● Study material:
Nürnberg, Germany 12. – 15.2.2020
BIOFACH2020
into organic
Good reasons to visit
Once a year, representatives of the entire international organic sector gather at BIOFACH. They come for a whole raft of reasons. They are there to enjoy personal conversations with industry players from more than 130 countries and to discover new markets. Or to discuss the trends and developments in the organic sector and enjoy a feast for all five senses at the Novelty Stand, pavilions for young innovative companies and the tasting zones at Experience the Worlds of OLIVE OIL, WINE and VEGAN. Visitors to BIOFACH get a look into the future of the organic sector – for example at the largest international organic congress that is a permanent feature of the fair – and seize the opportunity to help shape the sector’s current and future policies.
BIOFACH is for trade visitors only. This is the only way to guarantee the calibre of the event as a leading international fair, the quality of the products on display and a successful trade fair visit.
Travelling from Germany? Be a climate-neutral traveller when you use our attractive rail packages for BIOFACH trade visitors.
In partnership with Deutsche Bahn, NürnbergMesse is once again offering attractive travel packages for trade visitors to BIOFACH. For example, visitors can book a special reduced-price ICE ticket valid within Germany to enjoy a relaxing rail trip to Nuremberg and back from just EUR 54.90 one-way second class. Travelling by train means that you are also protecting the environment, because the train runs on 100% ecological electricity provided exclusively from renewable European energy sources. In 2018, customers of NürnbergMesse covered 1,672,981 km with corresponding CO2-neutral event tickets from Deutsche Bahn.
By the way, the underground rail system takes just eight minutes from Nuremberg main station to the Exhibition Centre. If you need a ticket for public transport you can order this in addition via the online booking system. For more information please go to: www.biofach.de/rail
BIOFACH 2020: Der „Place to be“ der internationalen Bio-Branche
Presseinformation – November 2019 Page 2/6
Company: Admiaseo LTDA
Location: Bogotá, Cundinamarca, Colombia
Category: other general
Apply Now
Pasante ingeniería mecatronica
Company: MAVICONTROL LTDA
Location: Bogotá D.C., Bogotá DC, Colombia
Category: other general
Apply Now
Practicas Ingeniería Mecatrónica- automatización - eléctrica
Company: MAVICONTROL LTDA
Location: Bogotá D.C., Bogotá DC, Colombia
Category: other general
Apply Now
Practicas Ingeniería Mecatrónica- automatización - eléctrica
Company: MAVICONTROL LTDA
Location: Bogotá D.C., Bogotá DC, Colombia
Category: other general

● Problem statement: The whole of the data above must be given again, unaltered and complete.

● Result for this exercise:
Nürnberg, Germany 12. – 15.2.2020
BIOFACH2020
into organic
Good reasons to visit
Once a year, representatives of the entire international organic sector gather at BIOFACH. They come for a whole raft of reasons. They are there to enjoy personal conversations with industry players from more than 130 countries and to discover new markets. Or to discuss the trends and developments in the organic sector and enjoy a feast for all five senses at the Novelty Stand, pavilions for young innovative companies and the tasting zones at Experience the Worlds of OLIVE OIL, WINE and VEGAN. Visitors to BIOFACH get a look into the future of the organic sector – for example at the largest international organic congress that is a permanent feature of the fair – and seize the opportunity to help shape the sector’s current and future policies.
BIOFACH is for trade visitors only. This is the only way to guarantee the calibre of the event as a leading international fair, the quality of the products on display and a successful trade fair visit.
Travelling from Germany? Be a climate-neutral traveller when you use our attractive rail packages for BIOFACH trade visitors.
In partnership with Deutsche Bahn, NürnbergMesse is once again offering attractive travel packages for trade visitors to BIOFACH. For example, visitors can book a special reduced-price ICE ticket valid within Germany to enjoy a relaxing rail trip to Nuremberg and back from just EUR 54.90 one-way second class. Travelling by train means that you are also protecting the environment, because the train runs on 100% ecological electricity provided exclusively from renewable European energy sources. In 2018, customers of NürnbergMesse covered 1,672,981 km with corresponding CO2-neutral event tickets from Deutsche Bahn.
By the way, the underground rail system takes just eight minutes from Nuremberg main station to the Exhibition Centre. If you need a ticket for public transport you can order this in addition via the online booking system. For more information please go to: www.biofach.de/rail
BIOFACH 2020: Der „Place to be“ der internationalen Bio-Branche
Presseinformation – November 2019 Page 2/6
Company: Admiaseo LTDA
Location: Bogotá, Cundinamarca, Colombia
Category: other general
Apply Now
Pasante ingeniería mecatronica
Company: MAVICONTROL LTDA
Location: Bogotá D.C., Bogotá DC, Colombia
Category: other general
Apply Now
Practicas Ingeniería Mecatrónica- automatización - eléctrica
Company: MAVICONTROL LTDA
Location: Bogotá D.C., Bogotá DC, Colombia
Category: other general
Apply Now
Practicas Ingeniería Mecatrónica- automatización - eléctrica
Company: MAVICONTROL LTDA
Location: Bogotá D.C., Bogotá DC, Colombia
Category: other general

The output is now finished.